龍に抱かれた凪は、その顔をじっと見上げた。
その視線から逃れるように、龍は助けを求めるような瞳で俺を見る。
「重い、でしょ?命の重さ、ちゃんと感じるでしょう?」
「っ…楓っ…」
「俺が失った命の重さを、忘れないで」
ゆっくりと、想いを込めながら伝えた言葉に。
龍はビクッと小さく震えた。
「…ずっと、見てるから。これからの龍を、ずっと見てるから。龍が大切な人たちを、絶対に悲しませないで。志摩と世絆を、全身全霊で幸せにして。それを、俺はずっと見てるから」
「楓…」
「もし、二人を泣かせるようなことしたら…今度こそ、許さないから」
ぎこちないだろう微笑みを、それでも無理やり浮かべると。
龍の双眸から、大粒の涙がボロボロと零れ落ちる。
「ごめん、楓っ…俺、頑張るからっ…命を掛けて、二人を幸せにするからっ…」
後から後から溢れて止まらない涙に、もしかしたら龍もずっと苦しんでいたのかもしれないと、そう感じて。

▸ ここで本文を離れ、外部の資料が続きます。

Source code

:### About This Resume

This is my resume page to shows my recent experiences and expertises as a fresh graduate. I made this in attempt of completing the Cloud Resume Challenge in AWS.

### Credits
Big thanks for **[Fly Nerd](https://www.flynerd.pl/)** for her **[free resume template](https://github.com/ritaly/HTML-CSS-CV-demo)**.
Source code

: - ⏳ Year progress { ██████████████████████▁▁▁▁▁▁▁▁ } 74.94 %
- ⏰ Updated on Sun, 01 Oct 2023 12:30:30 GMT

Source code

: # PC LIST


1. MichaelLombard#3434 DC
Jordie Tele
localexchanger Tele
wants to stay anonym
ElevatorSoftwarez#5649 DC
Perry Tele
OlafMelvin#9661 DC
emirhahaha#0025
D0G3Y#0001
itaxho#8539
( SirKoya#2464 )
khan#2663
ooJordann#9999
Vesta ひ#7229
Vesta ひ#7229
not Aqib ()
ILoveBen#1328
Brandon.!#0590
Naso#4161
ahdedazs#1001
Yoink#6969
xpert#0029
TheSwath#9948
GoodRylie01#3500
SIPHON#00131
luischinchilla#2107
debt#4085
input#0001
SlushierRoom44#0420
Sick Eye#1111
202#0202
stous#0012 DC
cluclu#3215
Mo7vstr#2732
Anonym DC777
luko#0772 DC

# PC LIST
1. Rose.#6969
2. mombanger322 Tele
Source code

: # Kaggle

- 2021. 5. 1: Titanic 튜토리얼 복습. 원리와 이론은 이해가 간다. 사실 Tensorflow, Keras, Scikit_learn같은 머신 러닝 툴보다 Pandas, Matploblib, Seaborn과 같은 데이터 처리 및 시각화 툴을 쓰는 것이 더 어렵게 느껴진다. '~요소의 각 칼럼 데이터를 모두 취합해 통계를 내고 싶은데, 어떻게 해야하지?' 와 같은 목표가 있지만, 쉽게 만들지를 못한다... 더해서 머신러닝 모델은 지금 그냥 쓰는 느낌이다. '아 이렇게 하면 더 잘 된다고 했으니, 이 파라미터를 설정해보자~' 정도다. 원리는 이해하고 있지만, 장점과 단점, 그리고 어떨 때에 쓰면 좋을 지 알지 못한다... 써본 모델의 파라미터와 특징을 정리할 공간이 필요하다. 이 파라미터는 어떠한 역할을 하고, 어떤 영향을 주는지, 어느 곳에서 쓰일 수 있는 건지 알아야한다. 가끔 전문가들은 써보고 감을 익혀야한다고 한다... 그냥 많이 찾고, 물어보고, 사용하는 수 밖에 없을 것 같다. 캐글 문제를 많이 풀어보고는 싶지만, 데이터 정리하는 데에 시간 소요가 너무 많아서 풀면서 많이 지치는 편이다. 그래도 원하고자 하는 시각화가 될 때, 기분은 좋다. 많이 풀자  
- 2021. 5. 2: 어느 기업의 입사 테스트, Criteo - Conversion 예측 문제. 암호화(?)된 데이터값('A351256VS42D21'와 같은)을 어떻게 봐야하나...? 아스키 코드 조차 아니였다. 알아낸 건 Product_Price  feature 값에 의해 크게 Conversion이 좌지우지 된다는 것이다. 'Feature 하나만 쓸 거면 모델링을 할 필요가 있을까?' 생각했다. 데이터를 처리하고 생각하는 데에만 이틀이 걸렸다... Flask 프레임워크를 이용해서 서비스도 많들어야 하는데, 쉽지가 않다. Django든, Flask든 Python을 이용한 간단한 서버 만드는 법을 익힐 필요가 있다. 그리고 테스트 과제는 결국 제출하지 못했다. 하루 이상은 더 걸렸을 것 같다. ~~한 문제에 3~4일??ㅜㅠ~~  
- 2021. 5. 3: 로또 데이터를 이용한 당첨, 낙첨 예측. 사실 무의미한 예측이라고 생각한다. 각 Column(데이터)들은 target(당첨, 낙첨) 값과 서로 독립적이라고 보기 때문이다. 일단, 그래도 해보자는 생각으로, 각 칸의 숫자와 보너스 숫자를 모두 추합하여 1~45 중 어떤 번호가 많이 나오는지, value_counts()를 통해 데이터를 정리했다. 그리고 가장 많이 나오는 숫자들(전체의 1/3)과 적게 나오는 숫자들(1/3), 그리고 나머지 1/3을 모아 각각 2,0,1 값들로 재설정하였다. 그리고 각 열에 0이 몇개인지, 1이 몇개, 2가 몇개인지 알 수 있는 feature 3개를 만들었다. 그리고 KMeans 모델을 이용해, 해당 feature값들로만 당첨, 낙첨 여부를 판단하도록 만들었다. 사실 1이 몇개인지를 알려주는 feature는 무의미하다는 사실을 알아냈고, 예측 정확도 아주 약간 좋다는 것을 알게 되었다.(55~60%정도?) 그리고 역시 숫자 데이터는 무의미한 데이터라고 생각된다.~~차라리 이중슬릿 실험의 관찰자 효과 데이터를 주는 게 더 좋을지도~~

ずっと心の奥で痼のように固まっていた黒い感情が、少しだけ解けていくような気がした。
「楓さん、ありがとうございます。僕、ずっと横で龍さんを支えていきます。二人で世絆をちゃんと育てていきます。だから、僕たちのこと、ずっと見ててください」
まだぐずぐずと泣いている世絆を抱っこしながら、志摩が龍にピタリと身体を寄せる。
その三人の寄り添う姿に、どこかホッとする自分を感じて。
今度は自然に笑みを浮かべることが出来た。
「うん。ありがとう、志摩。櫂と凪のことも、可愛がってあげてね。そして俺にも、世絆のこと可愛がらせてね?」
「は、はいっ!もちろんですっ!」
志摩が、大きく頷いて。
「…ありがとう、楓…」
小さく何度も頷きながら涙を流し続ける龍の腕から、凪を受け取る。
俺を守るようにずっと横に寄り添ってくれてた蓮くんを見上げると、微笑んでいる蓮くんの瞳にもキラリと光るものが見えて。
でもなにも言わずに、俺の肩を抱き寄せてくれて。
俺はそっと、その大きな胸に頬を埋めた。